Monstein H J, Johansson Y, Jonasson J
Division of Clinical Microbiology, Molecular Biology Laboratory-LMO, Faculty of Health Sciences, University Hospital, Linköping, Sweden.
APMIS. 2000 Jan;108(1):67-73. doi: 10.1034/j.1600-0463.2000.d01-7.x.
A multiplex PCR assay for the detection of vancomycin resistance (van) genes in enterococci was established. Primers targeting the 16S rRNA gene were included in the reaction mixture. Multiple-primer DNA sequencing of the PCR products provided species identification through partial nucleotide sequences of 16S rRNA genes, as well as confirmation of the correct identification of vanA, vanB, vanC-1, and vanC-2/3 genotypes. Thirty-nine enterococcal clinical isolates and type strains were examined for the presence of vancomycin resistance determinants. Twelve other isolates from a clinical reference collection (some of them having vanA, vanB, vanC-1, or vanC-2/3 genotypes) were used as controls. Hybridization and partial DNA sequence analysis of multiplex PCR products revealed that none of the clinical isolates had a vanA genotype and only one had a vanB genotype. vanC-1 was found in three clinical isolates, and vanC-2/3 in one. Results obtained with the reference and type strains were in agreement with earlier results.
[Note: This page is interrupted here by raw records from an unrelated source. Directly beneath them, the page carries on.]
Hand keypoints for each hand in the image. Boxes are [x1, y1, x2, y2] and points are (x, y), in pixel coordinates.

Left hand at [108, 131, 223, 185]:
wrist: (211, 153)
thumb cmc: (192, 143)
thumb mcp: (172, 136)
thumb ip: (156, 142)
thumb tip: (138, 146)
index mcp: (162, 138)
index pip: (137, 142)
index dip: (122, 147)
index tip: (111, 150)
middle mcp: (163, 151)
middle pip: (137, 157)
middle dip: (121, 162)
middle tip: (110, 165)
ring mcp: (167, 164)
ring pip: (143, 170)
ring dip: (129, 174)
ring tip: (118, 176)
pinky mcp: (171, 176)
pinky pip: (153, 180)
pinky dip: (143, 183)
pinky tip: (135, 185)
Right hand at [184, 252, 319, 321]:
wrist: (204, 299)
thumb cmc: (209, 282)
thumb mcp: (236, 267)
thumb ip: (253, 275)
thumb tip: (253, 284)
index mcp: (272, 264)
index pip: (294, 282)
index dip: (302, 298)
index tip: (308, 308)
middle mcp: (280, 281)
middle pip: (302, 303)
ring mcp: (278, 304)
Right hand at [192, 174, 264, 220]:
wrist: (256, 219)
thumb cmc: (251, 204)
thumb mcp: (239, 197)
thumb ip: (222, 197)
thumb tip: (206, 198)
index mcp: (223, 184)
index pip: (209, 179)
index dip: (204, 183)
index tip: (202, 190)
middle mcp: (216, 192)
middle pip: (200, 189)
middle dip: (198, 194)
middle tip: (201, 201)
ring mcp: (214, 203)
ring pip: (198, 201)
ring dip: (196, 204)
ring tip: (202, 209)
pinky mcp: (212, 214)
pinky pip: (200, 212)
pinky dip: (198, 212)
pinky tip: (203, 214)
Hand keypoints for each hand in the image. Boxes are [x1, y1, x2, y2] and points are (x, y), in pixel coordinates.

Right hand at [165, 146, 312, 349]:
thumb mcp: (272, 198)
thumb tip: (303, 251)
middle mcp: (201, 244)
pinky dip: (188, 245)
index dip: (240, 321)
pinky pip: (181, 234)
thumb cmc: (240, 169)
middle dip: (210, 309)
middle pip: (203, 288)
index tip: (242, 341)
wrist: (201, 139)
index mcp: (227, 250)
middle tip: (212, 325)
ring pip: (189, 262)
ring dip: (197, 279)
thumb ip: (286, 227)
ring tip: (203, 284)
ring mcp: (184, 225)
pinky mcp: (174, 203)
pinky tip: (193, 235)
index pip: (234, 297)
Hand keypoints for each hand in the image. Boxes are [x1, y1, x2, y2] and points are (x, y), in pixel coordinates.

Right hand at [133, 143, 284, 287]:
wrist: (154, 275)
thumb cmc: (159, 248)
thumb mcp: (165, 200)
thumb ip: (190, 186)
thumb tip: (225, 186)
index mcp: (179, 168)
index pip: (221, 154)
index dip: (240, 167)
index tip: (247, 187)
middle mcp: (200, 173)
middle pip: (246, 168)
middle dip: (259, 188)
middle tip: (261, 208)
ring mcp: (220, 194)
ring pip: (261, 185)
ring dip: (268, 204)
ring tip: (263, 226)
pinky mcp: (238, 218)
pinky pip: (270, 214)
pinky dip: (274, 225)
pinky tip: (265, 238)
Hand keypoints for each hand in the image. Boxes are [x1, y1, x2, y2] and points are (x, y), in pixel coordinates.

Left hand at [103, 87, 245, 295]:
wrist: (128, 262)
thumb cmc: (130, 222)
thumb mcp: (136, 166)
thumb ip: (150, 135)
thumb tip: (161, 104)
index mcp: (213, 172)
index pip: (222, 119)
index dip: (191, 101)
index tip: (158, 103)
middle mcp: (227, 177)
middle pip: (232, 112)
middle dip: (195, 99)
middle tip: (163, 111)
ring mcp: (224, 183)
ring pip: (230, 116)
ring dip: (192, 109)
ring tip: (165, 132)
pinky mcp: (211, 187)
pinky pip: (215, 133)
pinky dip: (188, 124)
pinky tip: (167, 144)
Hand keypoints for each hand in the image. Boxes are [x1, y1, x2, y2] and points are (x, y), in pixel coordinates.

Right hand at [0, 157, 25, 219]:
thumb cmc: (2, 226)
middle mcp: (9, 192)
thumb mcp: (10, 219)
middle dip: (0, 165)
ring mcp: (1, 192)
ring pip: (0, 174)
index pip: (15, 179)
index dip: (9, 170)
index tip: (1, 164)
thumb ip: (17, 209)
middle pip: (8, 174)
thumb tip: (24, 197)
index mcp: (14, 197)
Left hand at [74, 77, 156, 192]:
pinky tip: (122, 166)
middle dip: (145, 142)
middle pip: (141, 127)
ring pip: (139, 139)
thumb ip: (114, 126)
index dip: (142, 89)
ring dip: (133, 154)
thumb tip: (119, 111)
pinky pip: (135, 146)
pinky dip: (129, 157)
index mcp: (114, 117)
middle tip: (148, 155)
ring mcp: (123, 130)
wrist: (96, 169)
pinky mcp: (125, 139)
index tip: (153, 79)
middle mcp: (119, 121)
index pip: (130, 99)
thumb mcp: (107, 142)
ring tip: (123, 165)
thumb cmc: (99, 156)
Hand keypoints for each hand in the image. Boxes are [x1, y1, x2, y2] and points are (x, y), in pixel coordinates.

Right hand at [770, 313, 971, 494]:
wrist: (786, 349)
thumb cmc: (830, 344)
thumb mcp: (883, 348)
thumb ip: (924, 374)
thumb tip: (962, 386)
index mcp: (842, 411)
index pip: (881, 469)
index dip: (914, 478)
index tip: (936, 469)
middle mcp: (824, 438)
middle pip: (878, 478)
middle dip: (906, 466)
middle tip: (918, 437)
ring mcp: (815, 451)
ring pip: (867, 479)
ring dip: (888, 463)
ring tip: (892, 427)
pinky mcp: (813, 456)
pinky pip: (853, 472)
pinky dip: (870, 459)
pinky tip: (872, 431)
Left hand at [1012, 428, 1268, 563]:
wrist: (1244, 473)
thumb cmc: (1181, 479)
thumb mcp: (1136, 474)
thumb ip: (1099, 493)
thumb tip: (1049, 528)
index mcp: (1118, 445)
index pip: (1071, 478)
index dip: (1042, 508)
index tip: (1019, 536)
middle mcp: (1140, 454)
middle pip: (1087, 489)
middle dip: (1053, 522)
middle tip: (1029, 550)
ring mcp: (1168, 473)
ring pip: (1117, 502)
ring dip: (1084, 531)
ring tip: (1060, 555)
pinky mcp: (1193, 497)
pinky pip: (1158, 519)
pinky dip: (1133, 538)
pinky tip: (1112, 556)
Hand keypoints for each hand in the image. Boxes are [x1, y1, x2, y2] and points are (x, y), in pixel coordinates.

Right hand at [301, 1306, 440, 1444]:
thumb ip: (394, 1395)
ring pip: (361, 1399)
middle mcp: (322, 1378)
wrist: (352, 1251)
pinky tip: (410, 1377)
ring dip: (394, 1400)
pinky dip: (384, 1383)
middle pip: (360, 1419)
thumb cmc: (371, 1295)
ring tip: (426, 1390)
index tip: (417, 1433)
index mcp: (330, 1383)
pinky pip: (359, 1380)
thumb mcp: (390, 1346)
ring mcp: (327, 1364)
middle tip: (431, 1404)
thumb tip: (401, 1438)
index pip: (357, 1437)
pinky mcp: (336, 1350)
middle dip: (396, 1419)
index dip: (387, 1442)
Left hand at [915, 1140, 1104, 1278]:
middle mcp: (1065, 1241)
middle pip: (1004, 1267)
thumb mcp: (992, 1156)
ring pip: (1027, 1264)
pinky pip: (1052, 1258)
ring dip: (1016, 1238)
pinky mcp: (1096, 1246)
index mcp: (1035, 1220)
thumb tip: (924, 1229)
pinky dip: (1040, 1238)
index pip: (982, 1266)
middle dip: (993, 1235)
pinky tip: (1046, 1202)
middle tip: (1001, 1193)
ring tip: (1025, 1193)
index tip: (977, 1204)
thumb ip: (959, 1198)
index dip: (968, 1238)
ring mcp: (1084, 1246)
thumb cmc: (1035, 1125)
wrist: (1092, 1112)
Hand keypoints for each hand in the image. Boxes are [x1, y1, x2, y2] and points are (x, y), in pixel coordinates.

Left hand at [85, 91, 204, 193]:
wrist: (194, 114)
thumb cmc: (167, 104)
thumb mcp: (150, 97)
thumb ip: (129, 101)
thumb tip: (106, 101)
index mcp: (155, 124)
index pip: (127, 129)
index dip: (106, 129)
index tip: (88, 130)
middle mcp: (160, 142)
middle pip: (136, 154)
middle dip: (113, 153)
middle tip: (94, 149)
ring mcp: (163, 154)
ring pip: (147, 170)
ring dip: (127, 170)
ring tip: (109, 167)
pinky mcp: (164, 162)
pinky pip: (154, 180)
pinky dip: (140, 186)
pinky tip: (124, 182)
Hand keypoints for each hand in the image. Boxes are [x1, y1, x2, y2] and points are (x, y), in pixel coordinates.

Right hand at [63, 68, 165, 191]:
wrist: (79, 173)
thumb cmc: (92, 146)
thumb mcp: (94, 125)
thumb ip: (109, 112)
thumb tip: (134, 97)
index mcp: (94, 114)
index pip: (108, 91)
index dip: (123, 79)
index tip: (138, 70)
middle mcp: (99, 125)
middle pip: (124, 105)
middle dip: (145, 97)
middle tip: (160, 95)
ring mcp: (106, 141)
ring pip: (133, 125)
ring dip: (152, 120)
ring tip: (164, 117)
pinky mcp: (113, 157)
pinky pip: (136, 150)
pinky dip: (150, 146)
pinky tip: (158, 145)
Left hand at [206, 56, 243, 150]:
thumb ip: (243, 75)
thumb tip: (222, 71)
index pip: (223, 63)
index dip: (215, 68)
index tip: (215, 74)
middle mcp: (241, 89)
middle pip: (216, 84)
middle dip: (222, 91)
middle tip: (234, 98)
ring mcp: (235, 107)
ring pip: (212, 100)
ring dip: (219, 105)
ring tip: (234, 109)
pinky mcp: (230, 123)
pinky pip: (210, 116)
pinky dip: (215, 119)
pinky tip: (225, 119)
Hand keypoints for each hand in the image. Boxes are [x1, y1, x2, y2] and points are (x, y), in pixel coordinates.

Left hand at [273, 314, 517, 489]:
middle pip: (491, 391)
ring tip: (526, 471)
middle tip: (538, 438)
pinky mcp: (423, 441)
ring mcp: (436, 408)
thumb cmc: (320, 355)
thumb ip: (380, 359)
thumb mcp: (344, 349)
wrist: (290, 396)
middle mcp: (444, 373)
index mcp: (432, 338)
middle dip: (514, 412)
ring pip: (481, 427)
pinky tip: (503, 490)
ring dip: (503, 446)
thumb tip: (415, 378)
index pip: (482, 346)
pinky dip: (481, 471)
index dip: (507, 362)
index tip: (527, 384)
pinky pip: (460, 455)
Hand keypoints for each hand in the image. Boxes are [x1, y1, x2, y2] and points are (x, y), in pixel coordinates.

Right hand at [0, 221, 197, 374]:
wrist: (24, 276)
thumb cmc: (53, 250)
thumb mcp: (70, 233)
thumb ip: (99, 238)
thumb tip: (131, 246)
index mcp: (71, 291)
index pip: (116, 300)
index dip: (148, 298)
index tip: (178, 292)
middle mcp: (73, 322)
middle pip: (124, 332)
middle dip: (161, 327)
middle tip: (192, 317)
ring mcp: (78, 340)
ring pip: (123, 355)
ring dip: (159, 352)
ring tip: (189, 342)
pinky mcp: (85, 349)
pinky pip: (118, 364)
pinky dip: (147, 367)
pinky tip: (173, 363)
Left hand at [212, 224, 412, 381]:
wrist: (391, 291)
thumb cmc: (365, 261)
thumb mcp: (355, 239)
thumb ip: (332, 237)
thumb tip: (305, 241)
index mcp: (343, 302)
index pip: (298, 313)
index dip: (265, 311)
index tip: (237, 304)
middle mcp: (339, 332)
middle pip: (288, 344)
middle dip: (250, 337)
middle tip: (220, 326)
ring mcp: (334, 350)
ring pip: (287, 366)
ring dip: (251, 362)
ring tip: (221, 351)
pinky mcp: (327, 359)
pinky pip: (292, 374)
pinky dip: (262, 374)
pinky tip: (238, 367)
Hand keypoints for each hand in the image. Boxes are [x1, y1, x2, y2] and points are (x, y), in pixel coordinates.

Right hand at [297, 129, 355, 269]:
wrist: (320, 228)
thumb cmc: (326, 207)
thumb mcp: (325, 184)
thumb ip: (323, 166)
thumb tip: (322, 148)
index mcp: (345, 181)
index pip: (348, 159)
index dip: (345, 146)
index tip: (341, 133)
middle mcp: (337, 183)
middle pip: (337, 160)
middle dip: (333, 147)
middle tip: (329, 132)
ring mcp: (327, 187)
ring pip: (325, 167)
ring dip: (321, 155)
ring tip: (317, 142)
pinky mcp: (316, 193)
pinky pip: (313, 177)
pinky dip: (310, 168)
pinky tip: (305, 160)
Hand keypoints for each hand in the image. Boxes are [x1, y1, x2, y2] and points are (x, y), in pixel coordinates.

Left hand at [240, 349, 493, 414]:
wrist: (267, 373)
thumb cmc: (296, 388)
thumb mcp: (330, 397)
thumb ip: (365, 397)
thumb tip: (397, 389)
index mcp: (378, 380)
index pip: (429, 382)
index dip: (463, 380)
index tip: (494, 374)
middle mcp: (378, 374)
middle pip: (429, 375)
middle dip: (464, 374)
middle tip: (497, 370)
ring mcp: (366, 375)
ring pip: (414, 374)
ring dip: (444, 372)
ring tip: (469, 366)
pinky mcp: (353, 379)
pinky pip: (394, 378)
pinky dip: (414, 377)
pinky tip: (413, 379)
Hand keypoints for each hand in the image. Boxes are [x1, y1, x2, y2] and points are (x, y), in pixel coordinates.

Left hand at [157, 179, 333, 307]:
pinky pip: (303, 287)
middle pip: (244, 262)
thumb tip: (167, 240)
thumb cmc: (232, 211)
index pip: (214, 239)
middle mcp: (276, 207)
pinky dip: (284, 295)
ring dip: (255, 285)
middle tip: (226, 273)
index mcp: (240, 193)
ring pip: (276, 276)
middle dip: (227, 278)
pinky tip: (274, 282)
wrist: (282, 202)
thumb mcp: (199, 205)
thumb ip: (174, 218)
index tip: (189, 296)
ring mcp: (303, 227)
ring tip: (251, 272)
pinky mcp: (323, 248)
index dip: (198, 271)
建立了一种用于检测肠球菌中万古霉素耐药(van)基因的多重PCR检测方法。反应混合物中包含靶向16S rRNA基因的引物。对PCR产物进行多引物DNA测序,通过16S rRNA基因的部分核苷酸序列进行菌种鉴定,并确认vanA、vanB、vanC-1和vanC-2/3基因型的正确鉴定。检测了39株肠球菌临床分离株和标准菌株中万古霉素耐药决定簇的存在情况。另外从临床参考菌株库中选取12株分离株(其中一些具有vanA、vanB、vanC-1或vanC-2/3基因型)作为对照。多重PCR产物的杂交和部分DNA序列分析表明,临床分离株中没有一株具有vanA基因型,只有一株具有vanB基因型。在3株临床分离株中发现了vanC-1,1株中发现了vanC-2/3。参考菌株和标准菌株的检测结果与早期结果一致。